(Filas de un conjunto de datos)
________________

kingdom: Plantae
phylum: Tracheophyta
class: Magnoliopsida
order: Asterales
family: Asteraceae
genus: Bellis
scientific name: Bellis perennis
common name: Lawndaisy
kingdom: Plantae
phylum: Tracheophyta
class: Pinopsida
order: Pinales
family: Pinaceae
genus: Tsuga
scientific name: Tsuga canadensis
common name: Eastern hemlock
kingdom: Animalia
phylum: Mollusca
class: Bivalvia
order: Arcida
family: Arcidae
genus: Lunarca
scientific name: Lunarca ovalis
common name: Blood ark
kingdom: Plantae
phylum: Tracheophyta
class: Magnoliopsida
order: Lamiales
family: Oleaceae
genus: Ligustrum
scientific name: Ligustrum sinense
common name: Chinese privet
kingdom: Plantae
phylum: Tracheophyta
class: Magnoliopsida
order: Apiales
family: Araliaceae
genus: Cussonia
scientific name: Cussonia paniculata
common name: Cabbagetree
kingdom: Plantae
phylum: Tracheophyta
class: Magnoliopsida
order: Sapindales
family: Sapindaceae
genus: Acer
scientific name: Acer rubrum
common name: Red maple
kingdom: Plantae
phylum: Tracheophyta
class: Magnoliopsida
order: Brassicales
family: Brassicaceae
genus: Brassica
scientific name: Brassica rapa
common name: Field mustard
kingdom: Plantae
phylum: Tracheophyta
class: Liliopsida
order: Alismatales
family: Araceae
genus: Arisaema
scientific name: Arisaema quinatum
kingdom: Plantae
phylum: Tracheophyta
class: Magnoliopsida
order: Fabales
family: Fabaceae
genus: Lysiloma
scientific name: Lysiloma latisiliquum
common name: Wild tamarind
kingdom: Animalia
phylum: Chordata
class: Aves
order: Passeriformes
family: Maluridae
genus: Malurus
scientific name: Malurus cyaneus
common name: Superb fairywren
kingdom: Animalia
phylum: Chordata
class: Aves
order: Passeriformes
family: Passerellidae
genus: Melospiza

________________

Reproduce sin ningún cambio todas las líneas de los datos de arriba, de la primera a la última.

» **Respuesta esperada**:
kingdom: Plantae
phylum: Tracheophyta
class: Magnoliopsida
order: Asterales
family: Asteraceae
genus: Bellis
scientific name: Bellis perennis
common name: Lawndaisy
kingdom: Plantae
phylum: Tracheophyta
class: Pinopsida
order: Pinales
family: Pinaceae
genus: Tsuga
scientific name: Tsuga canadensis
common name: Eastern hemlock
kingdom: Animalia
phylum: Mollusca
class: Bivalvia
order: Arcida
family: Arcidae
genus: Lunarca
scientific name: Lunarca ovalis
common name: Blood ark
kingdom: Plantae
phylum: Tracheophyta
class: Magnoliopsida
order: Lamiales
family: Oleaceae
genus: Ligustrum
scientific name: Ligustrum sinense
common name: Chinese privet
kingdom: Plantae
phylum: Tracheophyta
class: Magnoliopsida
order: Apiales
family: Araliaceae
genus: Cussonia
scientific name: Cussonia paniculata
common name: Cabbagetree
kingdom: Plantae
phylum: Tracheophyta
class: Magnoliopsida
order: Sapindales
family: Sapindaceae
genus: Acer
scientific name: Acer rubrum
common name: Red maple
kingdom: Plantae
phylum: Tracheophyta
class: Magnoliopsida
order: Brassicales
family: Brassicaceae
genus: Brassica
scientific name: Brassica rapa
common name: Field mustard
kingdom: Plantae
phylum: Tracheophyta
class: Liliopsida
order: Alismatales
family: Araceae
genus: Arisaema
scientific name: Arisaema quinatum
kingdom: Plantae
phylum: Tracheophyta
class: Magnoliopsida
order: Fabales
family: Fabaceae
genus: Lysiloma
scientific name: Lysiloma latisiliquum
common name: Wild tamarind
kingdom: Animalia
phylum: Chordata
class: Aves
order: Passeriformes
family: Maluridae
genus: Malurus
scientific name: Malurus cyaneus
common name: Superb fairywren
kingdom: Animalia
phylum: Chordata
class: Aves
order: Passeriformes
family: Passerellidae
genus: Melospiza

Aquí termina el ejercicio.